### Exercise goal
Go to the line holding "(DAB (3,3'-diaminobenzidine)) staining" in the entries below and write out exactly every line down to and including the line holding "adenocarcinoma (colorectal) stained".

### Data under study
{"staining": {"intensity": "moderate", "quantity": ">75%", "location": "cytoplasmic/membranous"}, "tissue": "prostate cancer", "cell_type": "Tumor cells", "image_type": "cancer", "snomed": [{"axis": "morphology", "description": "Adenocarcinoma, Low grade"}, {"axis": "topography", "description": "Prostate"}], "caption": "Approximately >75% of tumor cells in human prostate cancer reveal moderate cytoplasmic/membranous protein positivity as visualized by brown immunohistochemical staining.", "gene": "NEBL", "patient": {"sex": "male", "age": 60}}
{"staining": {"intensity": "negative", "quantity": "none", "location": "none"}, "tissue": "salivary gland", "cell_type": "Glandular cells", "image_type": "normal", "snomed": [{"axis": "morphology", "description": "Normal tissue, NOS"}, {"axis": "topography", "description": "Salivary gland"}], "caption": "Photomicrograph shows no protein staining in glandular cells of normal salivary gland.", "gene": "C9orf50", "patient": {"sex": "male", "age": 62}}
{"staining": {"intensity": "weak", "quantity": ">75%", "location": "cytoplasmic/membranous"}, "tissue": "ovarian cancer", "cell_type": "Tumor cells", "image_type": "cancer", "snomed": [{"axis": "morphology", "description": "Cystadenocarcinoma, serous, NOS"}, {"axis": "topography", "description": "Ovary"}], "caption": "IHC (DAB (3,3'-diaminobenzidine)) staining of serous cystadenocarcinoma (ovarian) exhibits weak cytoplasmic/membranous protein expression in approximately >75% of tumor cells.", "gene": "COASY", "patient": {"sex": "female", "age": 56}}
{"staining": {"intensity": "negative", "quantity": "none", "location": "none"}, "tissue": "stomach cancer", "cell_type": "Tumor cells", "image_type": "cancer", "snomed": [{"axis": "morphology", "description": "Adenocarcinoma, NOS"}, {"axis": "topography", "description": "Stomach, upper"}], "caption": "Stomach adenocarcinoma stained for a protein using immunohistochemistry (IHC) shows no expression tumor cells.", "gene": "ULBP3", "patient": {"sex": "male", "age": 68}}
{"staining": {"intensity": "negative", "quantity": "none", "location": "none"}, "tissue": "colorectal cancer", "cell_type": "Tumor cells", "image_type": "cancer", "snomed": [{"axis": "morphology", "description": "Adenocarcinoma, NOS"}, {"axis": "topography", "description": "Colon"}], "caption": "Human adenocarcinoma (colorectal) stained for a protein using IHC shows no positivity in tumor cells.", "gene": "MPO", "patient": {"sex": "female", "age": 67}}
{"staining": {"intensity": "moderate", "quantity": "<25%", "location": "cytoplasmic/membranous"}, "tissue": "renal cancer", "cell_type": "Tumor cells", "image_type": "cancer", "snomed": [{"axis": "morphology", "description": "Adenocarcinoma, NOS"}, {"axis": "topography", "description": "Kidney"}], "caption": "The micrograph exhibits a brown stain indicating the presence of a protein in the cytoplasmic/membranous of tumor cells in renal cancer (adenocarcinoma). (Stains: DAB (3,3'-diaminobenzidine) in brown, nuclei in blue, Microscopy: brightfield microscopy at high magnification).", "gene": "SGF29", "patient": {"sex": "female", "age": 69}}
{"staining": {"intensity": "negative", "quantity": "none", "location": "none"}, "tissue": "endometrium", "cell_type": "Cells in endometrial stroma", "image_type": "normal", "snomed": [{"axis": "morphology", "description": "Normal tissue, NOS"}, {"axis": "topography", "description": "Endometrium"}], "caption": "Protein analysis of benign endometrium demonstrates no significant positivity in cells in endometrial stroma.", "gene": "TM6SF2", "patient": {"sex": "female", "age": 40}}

### Answer space
{"staining": {"intensity": "weak", "quantity": ">75%", "location": "cytoplasmic/membranous"}, "tissue": "ovarian cancer", "cell_type": "Tumor cells", "image_type": "cancer", "snomed": [{"axis": "morphology", "description": "Cystadenocarcinoma, serous, NOS"}, {"axis": "topography", "description": "Ovary"}], "caption": "IHC (DAB (3,3'-diaminobenzidine)) staining of serous cystadenocarcinoma (ovarian) exhibits weak cytoplasmic/membranous protein expression in approximately >75% of tumor cells.", "gene": "COASY", "patient": {"sex": "female", "age": 56}}
{"staining": {"intensity": "negative", "quantity": "none", "location": "none"}, "tissue": "stomach cancer", "cell_type": "Tumor cells", "image_type": "cancer", "snomed": [{"axis": "morphology", "description": "Adenocarcinoma, NOS"}, {"axis": "topography", "description": "Stomach, upper"}], "caption": "Stomach adenocarcinoma stained for a protein using immunohistochemistry (IHC) shows no expression tumor cells.", "gene": "ULBP3", "patient": {"sex": "male", "age": 68}}
{"staining": {"intensity": "negative", "quantity": "none", "location": "none"}, "tissue": "colorectal cancer", "cell_type": "Tumor cells", "image_type": "cancer", "snomed": [{"axis": "morphology", "description": "Adenocarcinoma, NOS"}, {"axis": "topography", "description": "Colon"}], "caption": "Human adenocarcinoma (colorectal) stained for a protein using IHC shows no positivity in tumor cells.", "gene": "MPO", "patient": {"sex": "female", "age": 67}}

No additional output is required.